Q:
What is the crystalens?
A: The crystalens is a new technology that is designed to
mimic the eye’s natural ability to focus on distant, middle, and near objects.
Used in conjunction with standard cataract extraction methods, the crystalens
was designed to provide a continuous range of vision, from distance to
intermediate to reading vision without total dependence on glasses or contact
lenses.
Q: What makes the crystalens different from other intraocular lenses?
A: The crystalens has the unique ability to focus on objects
at varying distances using the eye’s natural focusing system. This means that
the crystalens can provide a continuous range of vision, without corrective
lenses, from near to far and everything in between.

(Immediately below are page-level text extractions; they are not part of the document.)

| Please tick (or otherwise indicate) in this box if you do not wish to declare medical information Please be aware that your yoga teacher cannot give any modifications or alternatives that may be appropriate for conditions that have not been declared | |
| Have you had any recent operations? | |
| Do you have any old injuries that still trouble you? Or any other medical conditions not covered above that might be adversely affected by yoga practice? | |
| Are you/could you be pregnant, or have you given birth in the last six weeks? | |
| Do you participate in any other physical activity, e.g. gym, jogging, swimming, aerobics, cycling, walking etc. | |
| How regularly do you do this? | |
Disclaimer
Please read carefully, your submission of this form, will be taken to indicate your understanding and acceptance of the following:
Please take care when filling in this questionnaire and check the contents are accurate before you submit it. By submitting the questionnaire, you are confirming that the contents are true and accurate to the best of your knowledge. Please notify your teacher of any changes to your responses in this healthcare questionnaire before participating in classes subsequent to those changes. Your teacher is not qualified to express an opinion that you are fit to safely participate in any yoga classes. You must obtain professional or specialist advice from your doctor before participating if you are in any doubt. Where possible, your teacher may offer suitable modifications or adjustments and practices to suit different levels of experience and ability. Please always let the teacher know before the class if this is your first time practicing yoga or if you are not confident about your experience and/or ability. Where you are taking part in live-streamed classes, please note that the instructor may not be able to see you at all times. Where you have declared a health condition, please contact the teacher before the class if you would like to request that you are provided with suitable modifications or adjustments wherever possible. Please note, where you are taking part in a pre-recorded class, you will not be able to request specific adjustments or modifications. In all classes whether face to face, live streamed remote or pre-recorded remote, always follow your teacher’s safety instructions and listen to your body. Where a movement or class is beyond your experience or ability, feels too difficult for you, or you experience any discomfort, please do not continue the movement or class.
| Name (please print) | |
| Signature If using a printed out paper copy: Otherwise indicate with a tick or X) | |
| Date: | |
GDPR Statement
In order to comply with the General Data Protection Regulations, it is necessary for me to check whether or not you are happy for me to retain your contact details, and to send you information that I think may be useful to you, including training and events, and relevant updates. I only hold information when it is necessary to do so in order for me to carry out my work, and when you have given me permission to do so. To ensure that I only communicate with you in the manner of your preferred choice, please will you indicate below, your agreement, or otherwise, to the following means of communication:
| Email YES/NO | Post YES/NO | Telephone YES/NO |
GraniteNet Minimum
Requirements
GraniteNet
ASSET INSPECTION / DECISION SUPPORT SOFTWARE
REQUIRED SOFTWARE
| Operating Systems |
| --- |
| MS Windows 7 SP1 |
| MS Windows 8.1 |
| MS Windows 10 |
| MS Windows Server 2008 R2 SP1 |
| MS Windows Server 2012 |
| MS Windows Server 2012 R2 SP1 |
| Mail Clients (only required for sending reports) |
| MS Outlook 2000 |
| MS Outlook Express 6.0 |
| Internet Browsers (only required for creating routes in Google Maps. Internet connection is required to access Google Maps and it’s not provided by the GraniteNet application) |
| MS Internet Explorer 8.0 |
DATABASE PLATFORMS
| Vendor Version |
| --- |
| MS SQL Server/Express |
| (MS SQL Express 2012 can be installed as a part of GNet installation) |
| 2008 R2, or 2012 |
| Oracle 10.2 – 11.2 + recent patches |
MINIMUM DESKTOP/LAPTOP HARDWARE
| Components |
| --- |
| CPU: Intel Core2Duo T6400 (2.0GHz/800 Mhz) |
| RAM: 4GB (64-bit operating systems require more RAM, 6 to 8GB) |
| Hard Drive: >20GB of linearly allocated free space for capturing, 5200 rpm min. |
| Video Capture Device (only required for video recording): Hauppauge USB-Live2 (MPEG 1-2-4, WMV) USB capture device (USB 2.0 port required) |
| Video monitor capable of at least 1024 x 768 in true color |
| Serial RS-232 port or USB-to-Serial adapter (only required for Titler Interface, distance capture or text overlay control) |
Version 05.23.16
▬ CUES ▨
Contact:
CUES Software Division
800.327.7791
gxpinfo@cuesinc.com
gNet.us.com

Standard (single vision) lens implants do not have the ability to provide a
full range of vision. Most people who have single vision lens implants MUST
wear glasses for middle and near vision. It was shown in the two year clinical
trial that supported the FDA approval of the crystalens that significantly
more patients implanted with a crystalens (88%) could see better at all
distances than patients implanted with a standard lens (36%).

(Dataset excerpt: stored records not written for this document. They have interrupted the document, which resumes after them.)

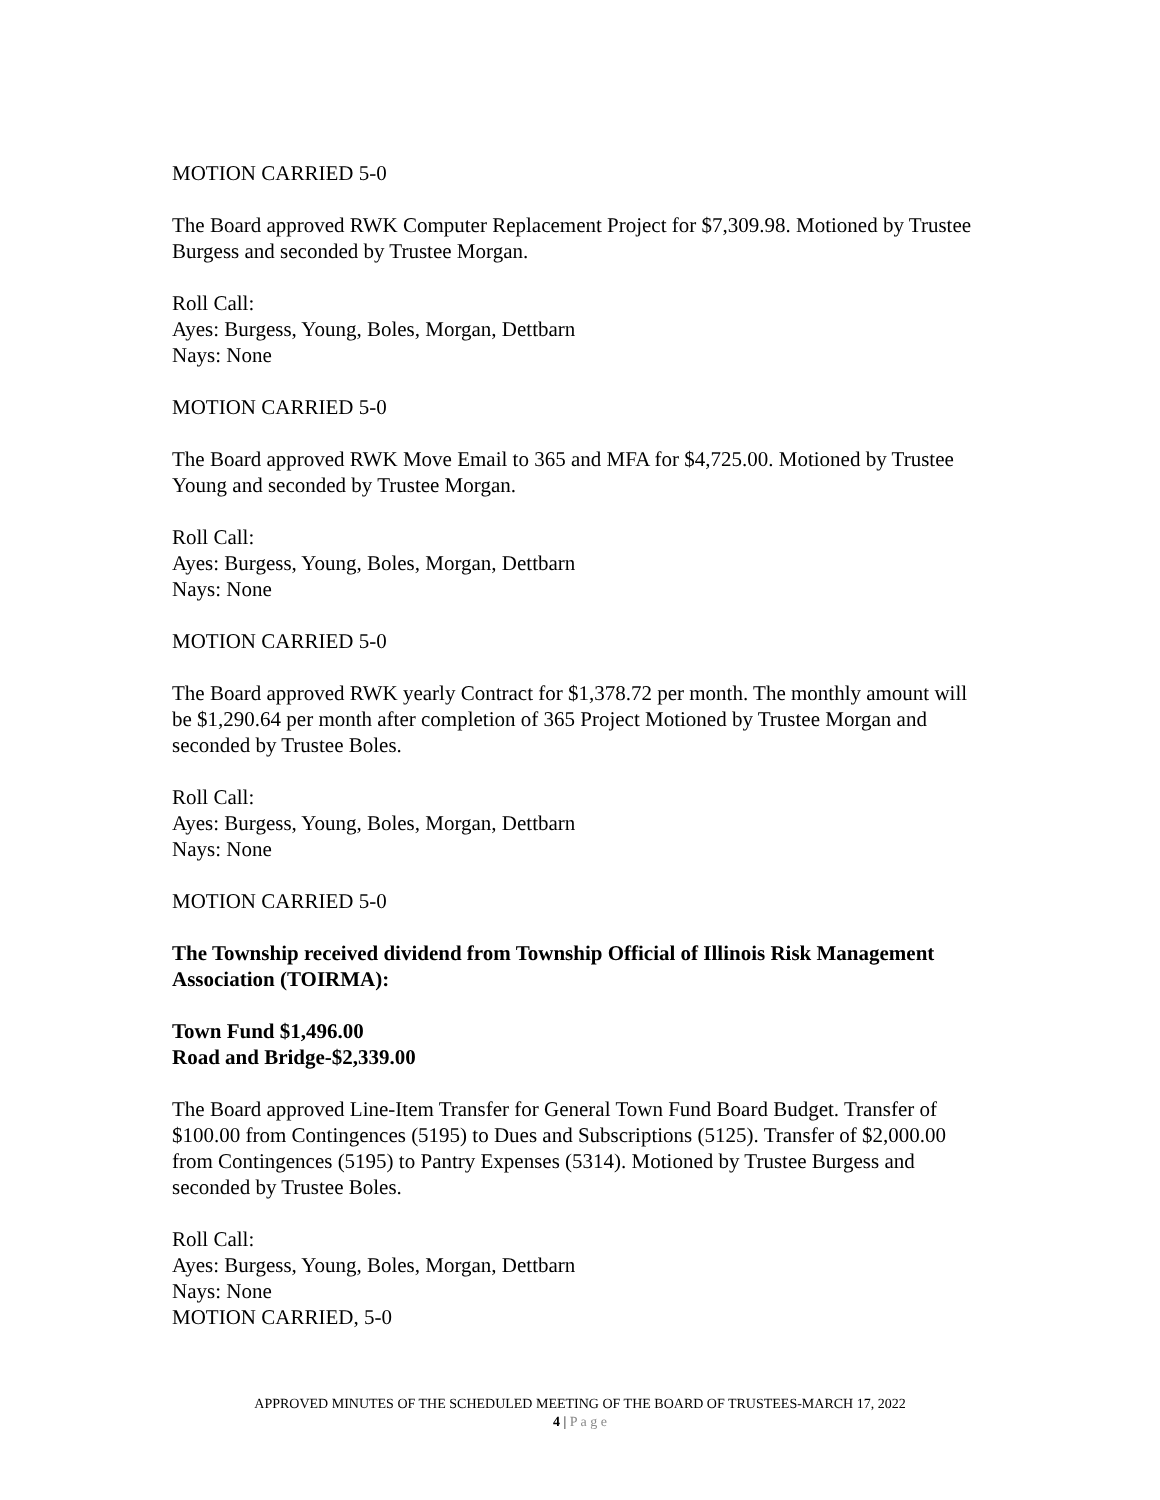MOTION CARRIED 5-0
The Board approved RWK Computer Replacement Project for $7,309.98. Motioned by Trustee Burgess and seconded by Trustee Morgan.
Roll Call:
Ayes: Burgess, Young, Boles, Morgan, Dettbarn
Nays: None
MOTION CARRIED 5-0
The Board approved RWK Move Email to 365 and MFA for $4,725.00. Motioned by Trustee Young and seconded by Trustee Morgan.
Roll Call:
Ayes: Burgess, Young, Boles, Morgan, Dettbarn
Nays: None
MOTION CARRIED 5-0
The Board approved RWK yearly Contract for $1,378.72 per month. The monthly amount will be $1,290.64 per month after completion of 365 Project Motioned by Trustee Morgan and seconded by Trustee Boles.
Roll Call:
Ayes: Burgess, Young, Boles, Morgan, Dettbarn
Nays: None
MOTION CARRIED 5-0
The Township received dividend from Township Official of Illinois Risk Management Association (TOIRMA):
Town Fund $1,496.00
Road and Bridge-$2,339.00
The Board approved Line-Item Transfer for General Town Fund Board Budget. Transfer of $100.00 from Contingences (5195) to Dues and Subscriptions (5125). Transfer of $2,000.00 from Contingences (5195) to Pantry Expenses (5314). Motioned by Trustee Burgess and seconded by Trustee Boles.
Roll Call:
Ayes: Burgess, Young, Boles, Morgan, Dettbarn
Nays: None
MOTION CARRIED, 5-0
APPROVED MINUTES OF THE SCHEDULED MEETING OF THE BOARD OF TRUSTEES-MARCH 17, 2022
4 | P a g e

Q: Can my vision be corrected to 20/20, for both reading & distance?
A: The crystalens has been designed to focus your eyes at all
distances after cataract surgery. While virtually everyone will experience a
significant improvement in their uncorrected vision after surgery, some people
will not see 20/20 at all distances.
It is interesting to note that many people who have not had surgery are not
able to see 20/20 at both near and far even with glasses or contact lenses.
This is due to a variety of ocular and physiological problems as well as
lifestyle preferences, yet most of these people function quite normally
although their vision is reduced.
The two-year clinical trial that supported the FDA approval of the crystalens
indicated that 92% of the people enrolled in the study (implanted bilaterally)
could see 20/25 or better at distance, 96% could see 20/20 at arm’s length and
73% could see 20/25 at near without glasses or contact lenses.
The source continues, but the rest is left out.